December 18, 2013

It’s better to give than to receive, except when it comes to taxes.

Fortunately, the holiday season provides the perfect opportunity to give more to those you care about and less to greedy Uncle Sam. Here are a few options for tax-deductible gifts.

Build a Child’s College Fund

A great gift that fits the bill is a contribution to a 529 plan. These plans allow a child’s college fund to grow tax free, and reduce state income taxes for contributors across the country.

Under federal law, individuals can contribute up to $14,000 a year to a 529 plan, and married couples can give as much as $28,000 a year. When their child is ready for college, parents can withdraw money from the plan and pay no taxes on it. They just have to be sure to use the money for tuition and other expenses required to attend college.

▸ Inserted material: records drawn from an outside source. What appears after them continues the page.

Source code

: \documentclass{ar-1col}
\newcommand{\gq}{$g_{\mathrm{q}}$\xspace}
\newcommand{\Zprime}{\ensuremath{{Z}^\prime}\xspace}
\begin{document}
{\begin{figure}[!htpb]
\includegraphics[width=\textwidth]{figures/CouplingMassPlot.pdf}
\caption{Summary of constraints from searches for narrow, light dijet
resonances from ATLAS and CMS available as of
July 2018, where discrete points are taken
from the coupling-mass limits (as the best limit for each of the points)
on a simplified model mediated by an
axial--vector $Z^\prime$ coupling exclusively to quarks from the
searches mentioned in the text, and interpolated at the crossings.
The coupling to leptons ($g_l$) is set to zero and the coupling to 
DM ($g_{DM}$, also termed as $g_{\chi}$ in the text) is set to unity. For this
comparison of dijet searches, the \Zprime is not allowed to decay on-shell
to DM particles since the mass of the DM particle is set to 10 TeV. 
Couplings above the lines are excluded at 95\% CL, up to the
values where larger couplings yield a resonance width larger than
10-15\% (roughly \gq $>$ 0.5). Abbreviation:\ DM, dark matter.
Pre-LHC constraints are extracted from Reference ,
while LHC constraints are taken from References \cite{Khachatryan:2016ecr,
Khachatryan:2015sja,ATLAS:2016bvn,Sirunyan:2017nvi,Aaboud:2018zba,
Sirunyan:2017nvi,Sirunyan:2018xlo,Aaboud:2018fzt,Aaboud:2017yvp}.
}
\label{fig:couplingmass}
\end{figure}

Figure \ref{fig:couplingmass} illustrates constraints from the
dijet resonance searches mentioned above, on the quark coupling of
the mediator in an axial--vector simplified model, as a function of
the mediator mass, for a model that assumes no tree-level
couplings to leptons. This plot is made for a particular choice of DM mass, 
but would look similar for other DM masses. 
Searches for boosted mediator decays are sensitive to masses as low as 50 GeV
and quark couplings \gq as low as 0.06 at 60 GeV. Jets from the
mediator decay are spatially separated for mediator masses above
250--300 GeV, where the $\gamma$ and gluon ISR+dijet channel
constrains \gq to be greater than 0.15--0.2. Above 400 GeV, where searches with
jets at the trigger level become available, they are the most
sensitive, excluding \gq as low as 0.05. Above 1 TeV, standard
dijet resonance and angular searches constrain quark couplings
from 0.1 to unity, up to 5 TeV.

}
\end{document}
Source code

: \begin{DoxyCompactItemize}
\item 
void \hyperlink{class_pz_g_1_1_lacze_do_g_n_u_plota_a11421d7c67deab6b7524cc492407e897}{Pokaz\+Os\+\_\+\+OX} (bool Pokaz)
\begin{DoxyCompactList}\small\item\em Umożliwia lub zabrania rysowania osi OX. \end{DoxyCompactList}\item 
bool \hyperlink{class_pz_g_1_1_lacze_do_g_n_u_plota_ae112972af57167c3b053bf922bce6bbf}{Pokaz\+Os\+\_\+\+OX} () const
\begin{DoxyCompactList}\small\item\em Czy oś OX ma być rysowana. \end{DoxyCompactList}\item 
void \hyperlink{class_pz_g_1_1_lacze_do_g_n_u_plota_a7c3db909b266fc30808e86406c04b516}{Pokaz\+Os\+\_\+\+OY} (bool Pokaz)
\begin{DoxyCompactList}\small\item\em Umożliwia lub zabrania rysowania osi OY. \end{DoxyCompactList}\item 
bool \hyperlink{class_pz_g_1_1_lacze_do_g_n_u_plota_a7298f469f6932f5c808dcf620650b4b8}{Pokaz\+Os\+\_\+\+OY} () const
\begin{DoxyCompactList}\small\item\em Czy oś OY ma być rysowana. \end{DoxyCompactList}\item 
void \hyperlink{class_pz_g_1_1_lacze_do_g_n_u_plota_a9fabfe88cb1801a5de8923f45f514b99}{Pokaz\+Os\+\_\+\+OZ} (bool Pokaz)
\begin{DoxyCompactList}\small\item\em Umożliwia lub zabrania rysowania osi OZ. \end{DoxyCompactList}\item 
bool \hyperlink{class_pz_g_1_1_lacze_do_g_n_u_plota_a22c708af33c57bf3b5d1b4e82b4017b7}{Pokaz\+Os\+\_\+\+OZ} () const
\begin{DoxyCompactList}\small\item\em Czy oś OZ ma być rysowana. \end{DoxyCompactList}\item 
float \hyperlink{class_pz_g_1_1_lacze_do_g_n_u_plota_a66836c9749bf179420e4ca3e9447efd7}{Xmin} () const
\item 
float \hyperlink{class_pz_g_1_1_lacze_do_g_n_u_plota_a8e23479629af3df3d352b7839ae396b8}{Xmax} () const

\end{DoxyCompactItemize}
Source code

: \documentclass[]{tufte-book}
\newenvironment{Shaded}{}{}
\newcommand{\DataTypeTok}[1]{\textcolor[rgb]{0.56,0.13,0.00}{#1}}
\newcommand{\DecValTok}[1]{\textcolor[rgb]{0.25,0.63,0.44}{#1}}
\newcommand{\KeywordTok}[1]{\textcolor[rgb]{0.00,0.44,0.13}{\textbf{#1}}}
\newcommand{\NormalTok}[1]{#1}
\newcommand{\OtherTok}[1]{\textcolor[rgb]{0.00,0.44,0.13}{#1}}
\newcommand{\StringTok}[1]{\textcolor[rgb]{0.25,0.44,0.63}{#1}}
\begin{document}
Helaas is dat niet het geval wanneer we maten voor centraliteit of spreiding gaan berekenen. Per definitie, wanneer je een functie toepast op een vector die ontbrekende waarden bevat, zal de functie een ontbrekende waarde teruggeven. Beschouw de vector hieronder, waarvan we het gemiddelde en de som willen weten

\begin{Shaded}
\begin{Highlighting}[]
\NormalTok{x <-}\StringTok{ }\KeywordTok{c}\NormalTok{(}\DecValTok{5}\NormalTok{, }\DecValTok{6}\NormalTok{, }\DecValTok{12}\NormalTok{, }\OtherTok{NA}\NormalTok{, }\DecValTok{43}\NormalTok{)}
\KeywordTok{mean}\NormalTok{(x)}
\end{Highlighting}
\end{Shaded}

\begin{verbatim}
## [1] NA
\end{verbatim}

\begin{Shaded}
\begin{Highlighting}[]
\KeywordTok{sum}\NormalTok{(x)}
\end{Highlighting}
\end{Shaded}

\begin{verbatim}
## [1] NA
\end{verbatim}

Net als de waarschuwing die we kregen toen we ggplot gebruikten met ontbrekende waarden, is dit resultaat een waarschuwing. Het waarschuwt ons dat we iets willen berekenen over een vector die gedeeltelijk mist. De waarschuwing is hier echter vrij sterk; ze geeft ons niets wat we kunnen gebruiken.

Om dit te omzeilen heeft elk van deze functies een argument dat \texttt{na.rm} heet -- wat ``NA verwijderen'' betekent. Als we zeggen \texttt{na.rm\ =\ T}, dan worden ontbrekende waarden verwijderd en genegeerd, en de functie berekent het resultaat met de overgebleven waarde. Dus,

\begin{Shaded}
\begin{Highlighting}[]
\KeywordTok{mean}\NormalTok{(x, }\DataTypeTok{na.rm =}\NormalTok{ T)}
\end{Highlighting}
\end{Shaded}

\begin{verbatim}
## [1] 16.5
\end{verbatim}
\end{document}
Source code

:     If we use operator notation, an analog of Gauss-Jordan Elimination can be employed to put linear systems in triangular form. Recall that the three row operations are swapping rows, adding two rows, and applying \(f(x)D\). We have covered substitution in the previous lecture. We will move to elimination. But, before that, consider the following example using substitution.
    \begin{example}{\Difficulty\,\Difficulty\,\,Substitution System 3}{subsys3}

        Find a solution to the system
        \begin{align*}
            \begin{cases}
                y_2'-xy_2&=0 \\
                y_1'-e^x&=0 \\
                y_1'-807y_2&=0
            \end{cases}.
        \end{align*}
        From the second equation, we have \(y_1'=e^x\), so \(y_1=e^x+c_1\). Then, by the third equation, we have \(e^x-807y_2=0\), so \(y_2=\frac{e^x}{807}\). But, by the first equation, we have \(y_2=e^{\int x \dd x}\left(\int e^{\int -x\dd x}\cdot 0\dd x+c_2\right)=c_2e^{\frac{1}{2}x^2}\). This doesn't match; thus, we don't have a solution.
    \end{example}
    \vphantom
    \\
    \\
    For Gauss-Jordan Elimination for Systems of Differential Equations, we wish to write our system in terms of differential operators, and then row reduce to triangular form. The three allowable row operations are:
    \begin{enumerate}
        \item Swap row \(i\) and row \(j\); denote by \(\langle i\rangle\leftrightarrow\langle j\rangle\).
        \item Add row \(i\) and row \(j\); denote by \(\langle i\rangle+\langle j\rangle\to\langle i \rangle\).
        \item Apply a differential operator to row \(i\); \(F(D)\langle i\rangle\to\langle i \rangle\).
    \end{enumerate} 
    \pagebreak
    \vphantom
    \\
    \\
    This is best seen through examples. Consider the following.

Parents and grandparents are the ones who most often contribute to the plans, and they can receive multiple tax breaks. Working parents are able to avoid paying a federal gift tax and in many states, can deduct the contribution from their state income tax. Retired grandparents can reduce the estate tax their children will have to pay.

There is even the opportunity for married parents or grandparents to contribute a lump sum of $140,000 for the next five years. This lump sum option can generate a much larger return on investment. But it could also leave money on the table if the IRS increases the maximum allowable contribution during the next five years.

Send Gifts to your Business Contacts

Parents and grandparents, though, aren’t the only ones who can benefit from giving money during the holidays. The federal government allows individuals to deduct as much as $25 per gift to business associates and customers during the holidays. That means if you want to give to those who have helped you at your job this year, feel free. And you will also receive something special: a reduction in income taxes. Just remember that the maximum deduction is $25 per recipient each year, so if you sent someone a $25 business gift earlier in the year, you won’t be able to deduct your holiday gift to them.

Donate to Charity

Making a donation to charity, whether it’s giving a bag of old clothes or some cash, is often a tax write-off. Of course, not every charitable gift will give back to you. Donating to political causes and candidates, purchasing raffle tickets for a fundraiser and in-kind donations of your talent and expertise are not tax deductible.

So when you make your list this Christmas, check it twice. Once to make sure you bought all the gifts for your family, and again to make sure you’ve set yourself up for every tax break tyou can get. After all, it is the giving season.